For reference, the documentation in ndarraytypes.h makes it seem like this should work:
/*
* If set, the array owns the data: it will be free'd when the array
* is deleted.
*
* This flag may be tested for in PyArray_FLAGS(arr).
*/
#define NPY_ARRAY_OWNDATA 0x0004
Also for reference, the following code (calling the Python function defined in C) demonstrates the memory leak.
tableData = "FF 39 00 FC FD 37 FF FF F9 38 FE FF F1 39 FE FC \n" \
"EF 38 FF FE 47 40 00 FB 3D 3B 00 FE 41 3D 00 FE \n" \
"43 3E 00 FF 42 3C FE 02 3C 40 FD 02 31 40 FE FF \n" \
"2E 3E FF FE 24 3D FF FE 15 3E 00 FC 0D 3C 01 FA \n" \
"02 3E 01 FE 01 3E 00 FF F7 3F FF FB F4 3F FF FB \n" \
"F1 3D FE 00 F4 3D FE 00 F9 3E FE FC FE 3E FD FE \n" \
"F6 3E FE 02 03 3E 00 FE 04 3E 00 FC 0B 3D 00 FD \n" \
"09 3A 00 01 03 3D 00 FD FB 3B FE FB FD 3E FD FF \n"
for i in xrange(1000000):
PES = ParseTable(tableData, 128, 4) //Causes memory usage to skyrocket
NumPy uses much less memory to store data and it provides a mechanism of specifying the data types. This allows the code to be optimized even further.
At the malloc() , new memory is allocated, but it is never assigned to a pointer. There is no way to keep track of the memory and no way to deallocate it; thus, we have a memory leak.
The Python program, just like other programming languages, experiences memory leaks. Memory leaks in Python happen if the garbage collector doesn't clean and eliminate the unreferenced or unused data from Python.

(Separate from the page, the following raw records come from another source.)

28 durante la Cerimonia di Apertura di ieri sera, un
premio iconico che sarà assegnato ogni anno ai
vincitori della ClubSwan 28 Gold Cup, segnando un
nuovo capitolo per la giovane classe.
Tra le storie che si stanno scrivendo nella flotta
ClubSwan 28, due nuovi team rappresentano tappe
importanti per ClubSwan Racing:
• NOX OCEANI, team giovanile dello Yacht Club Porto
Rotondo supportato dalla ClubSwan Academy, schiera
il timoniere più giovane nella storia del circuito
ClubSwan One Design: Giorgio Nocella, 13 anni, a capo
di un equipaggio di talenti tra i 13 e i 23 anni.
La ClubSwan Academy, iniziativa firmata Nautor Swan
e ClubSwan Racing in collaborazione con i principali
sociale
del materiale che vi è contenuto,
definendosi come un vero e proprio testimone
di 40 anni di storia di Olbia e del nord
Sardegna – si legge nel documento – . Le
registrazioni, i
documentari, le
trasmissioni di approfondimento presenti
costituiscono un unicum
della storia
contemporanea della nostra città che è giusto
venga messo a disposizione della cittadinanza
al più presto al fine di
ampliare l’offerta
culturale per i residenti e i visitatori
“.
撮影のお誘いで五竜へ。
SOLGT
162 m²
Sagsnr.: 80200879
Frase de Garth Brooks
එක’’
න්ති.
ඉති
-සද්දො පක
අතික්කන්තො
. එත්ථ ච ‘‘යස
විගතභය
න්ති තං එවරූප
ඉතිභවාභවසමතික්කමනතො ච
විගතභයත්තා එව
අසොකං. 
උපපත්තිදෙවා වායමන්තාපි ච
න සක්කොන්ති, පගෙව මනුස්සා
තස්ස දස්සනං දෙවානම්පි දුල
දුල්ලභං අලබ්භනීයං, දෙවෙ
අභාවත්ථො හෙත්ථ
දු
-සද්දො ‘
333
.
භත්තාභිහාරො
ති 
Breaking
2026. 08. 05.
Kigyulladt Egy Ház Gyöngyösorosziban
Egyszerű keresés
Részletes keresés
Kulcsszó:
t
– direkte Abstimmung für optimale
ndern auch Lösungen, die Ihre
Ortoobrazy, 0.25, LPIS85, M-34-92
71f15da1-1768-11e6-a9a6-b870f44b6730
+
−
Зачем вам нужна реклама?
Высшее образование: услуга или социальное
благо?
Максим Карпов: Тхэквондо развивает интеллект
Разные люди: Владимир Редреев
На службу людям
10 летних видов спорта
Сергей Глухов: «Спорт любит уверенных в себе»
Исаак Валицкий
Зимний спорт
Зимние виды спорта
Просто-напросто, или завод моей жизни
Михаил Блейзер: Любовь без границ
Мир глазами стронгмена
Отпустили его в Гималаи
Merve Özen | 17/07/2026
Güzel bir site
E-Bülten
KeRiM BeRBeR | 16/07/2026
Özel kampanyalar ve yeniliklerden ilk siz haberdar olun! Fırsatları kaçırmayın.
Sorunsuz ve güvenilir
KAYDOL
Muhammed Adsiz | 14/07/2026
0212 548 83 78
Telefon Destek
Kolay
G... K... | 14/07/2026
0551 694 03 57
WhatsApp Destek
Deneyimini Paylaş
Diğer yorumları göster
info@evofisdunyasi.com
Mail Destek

It's probably a reference-count issue (from How to extend NumPy):
One common source of reference-count errors is the Py_BuildValue function. Pay careful attention to the difference between the ‘N’ format character and the ‘O’ format character. If you create a new object in your subroutine (such as an output array), and you are passing it back in a tuple of return values, then you should most- likely use the ‘N’ format character in Py_BuildValue. The ‘O’ character will increase the reference count by one. This will leave the caller with two reference counts for a brand-new array. When the variable is deleted and the reference count decremented by one, there will still be that extra reference count, and the array will never be deallocated. You will have a reference-counting induced memory leak. Using the ‘N’ character will avoid this situation as it will return to the caller an object (inside the tuple) with a single reference count.